Durante unos pocos minutos, el conductor se mantuvo ocupado tratando de subir una larga y pronunciada cuesta a toda velocidad. Había ratos en los que lo lograba y otros en los que no, y no era capaz de explicar cuál era la diferencia. Después de poner el coche en segunda con cierto disgusto y dejar que avanzara tranquilamente a su ritmo, se dio cuenta de que su acompañante estaba desconcertado.
—Te diré algo, Leonard —Claude habló con voz forzada—, creo que lo justo sería que bajáramos aquí mismo, junto a la carretera, y me dieras una oportunidad.
Leonard giró el volante de forma brusca para adelantar un carro en la parte baja de la colina.
—¿De qué demonios estás hablando, chico?
—Crees que nos tienes la medida cogida, pero debes darme una oportunidad primero.

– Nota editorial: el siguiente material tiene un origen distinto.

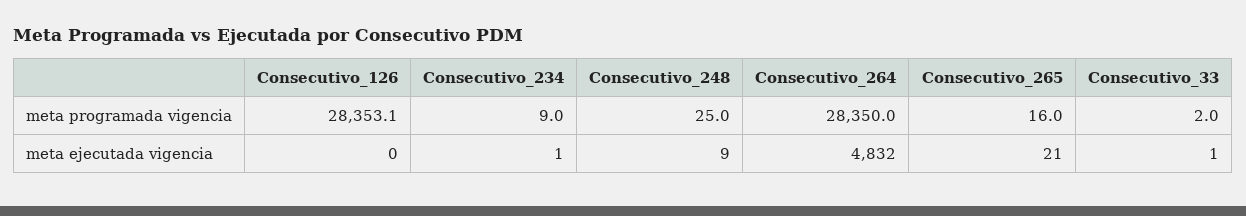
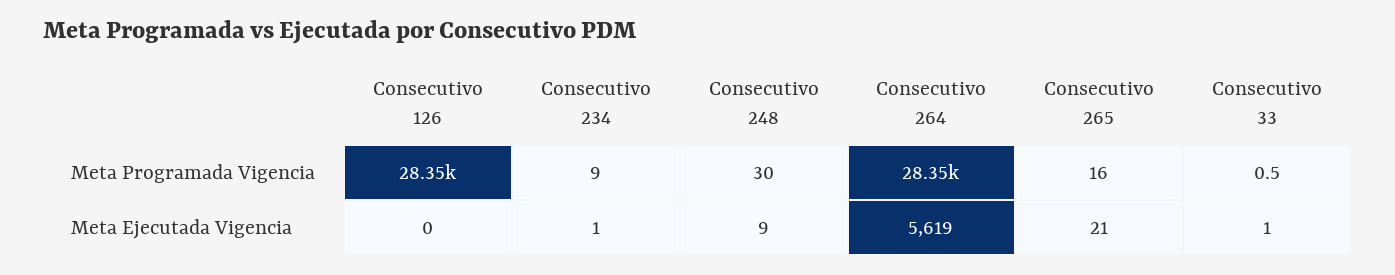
  {
    "Consecutivo_126": {
      "meta programada vigencia": 28353.1,
      "meta ejecutada vigencia": 0
    },
    "Consecutivo_234": {
      "meta programada vigencia": 9,
      "meta ejecutada vigencia": 1
    },
    "Consecutivo_248": {
-     "meta programada vigencia": 25,
+     "meta programada vigencia": 30,
      "meta ejecutada vigencia": 9
    },
    "Consecutivo_264": {
      "meta programada vigencia": 28350,
-     "meta ejecutada vigencia": 4832
+     "meta ejecutada vigencia": 5619
    },
    "Consecutivo_265": {
      "meta programada vigencia": 16,
      "meta ejecutada vigencia": 21
    },
    "Consecutivo_33": {
-     "meta programada vigencia": 2,
+     "meta programada vigencia": 0.5,
      "meta ejecutada vigencia": 1
    }
  }

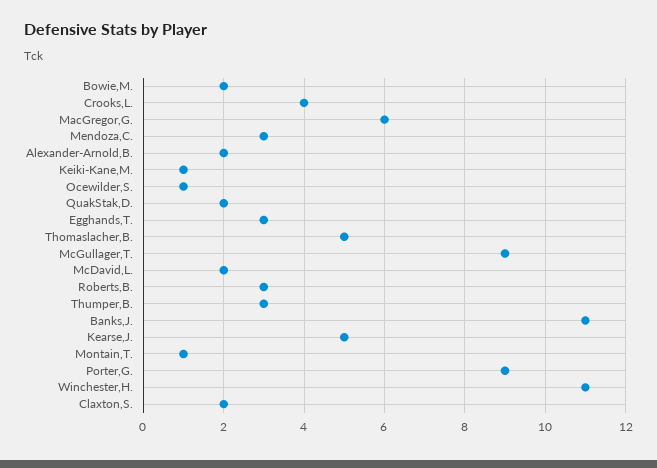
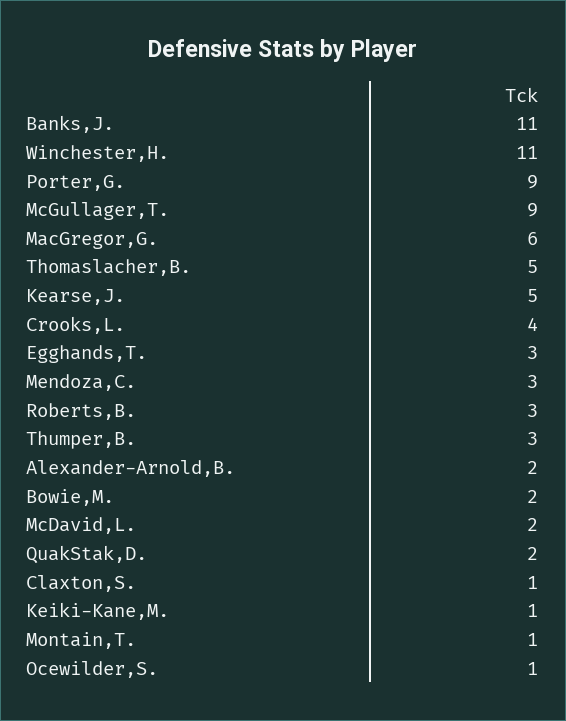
  {
    "Bowie,M.": 2,
    "Crooks,L.": 4,
    "MacGregor,G.": 6,
    "Mendoza,C.": 3,
    "Alexander-Arnold,B.": 2,
    "Keiki-Kane,M.": 1,
    "Ocewilder,S.": 1,
    "QuakStak,D.": 2,
    "Egghands,T.": 3,
    "Thomaslacher,B.": 5,
    "McGullager,T.": 9,
    "McDavid,L.": 2,
    "Roberts,B.": 3,
    "Thumper,B.": 3,
    "Banks,J.": 11,
    "Kearse,J.": 5,
    "Montain,T.": 1,
    "Porter,G.": 9,
    "Winchester,H.": 11,
-   "Claxton,S.": 2
+   "Claxton,S.": 1
  }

Leonard bajó asombrado la mirada hasta sus enormes manos bronceadas apoyadas en el volante.
—Estúpido muchacho, ¿para qué te iba a contar todo esto si hubiera creído que eras uno más de la misma especie? Nunca pensé que te llevaras tan bien con Bayliss.
—Y no me llevo bien, pero no quiero que pienses que puedes darle una bofetada a los hombres de mi familia siempre que te apetezca —Claude sabía que su explicación sonaba ridícula y su voz, a pesar de todo lo que lo intentó, delataba su debilidad y su enfado.
El joven Leonard Dawson vio que había herido los sentimientos del chico:
—Dios, Claude, sé que tú eres un luchador. Bayliss nunca lo fue, fui al colegio con él.
El trayecto terminó de forma cordial, pero Claude no permitió que Leonard le llevara hasta casa. Salió de un salto del coche con un cortante «buenas noches» y corrió a través de los campos polvorientos hacia la luz que brillaba desde la casa en la colina. Junto al pequeño puente sobre el arroyo, se detuvo a recuperar el aliento para asegurarse de que parecía tranquilo antes de entrar a ver a su madre.
—¡Toparse con una cosechadora en la oscuridad! —masculló en voz alta apretando el puño.
Al escuchar el profundo canto de las ranas y los ladridos lejanos de los perros arriba en la casa, comenzó a tranquilizarse. Sin embargo, se preguntaba por qué uno a veces tiene que sentirse responsable del comportamiento de las personas cuyo carácter le resulta totalmente antipático.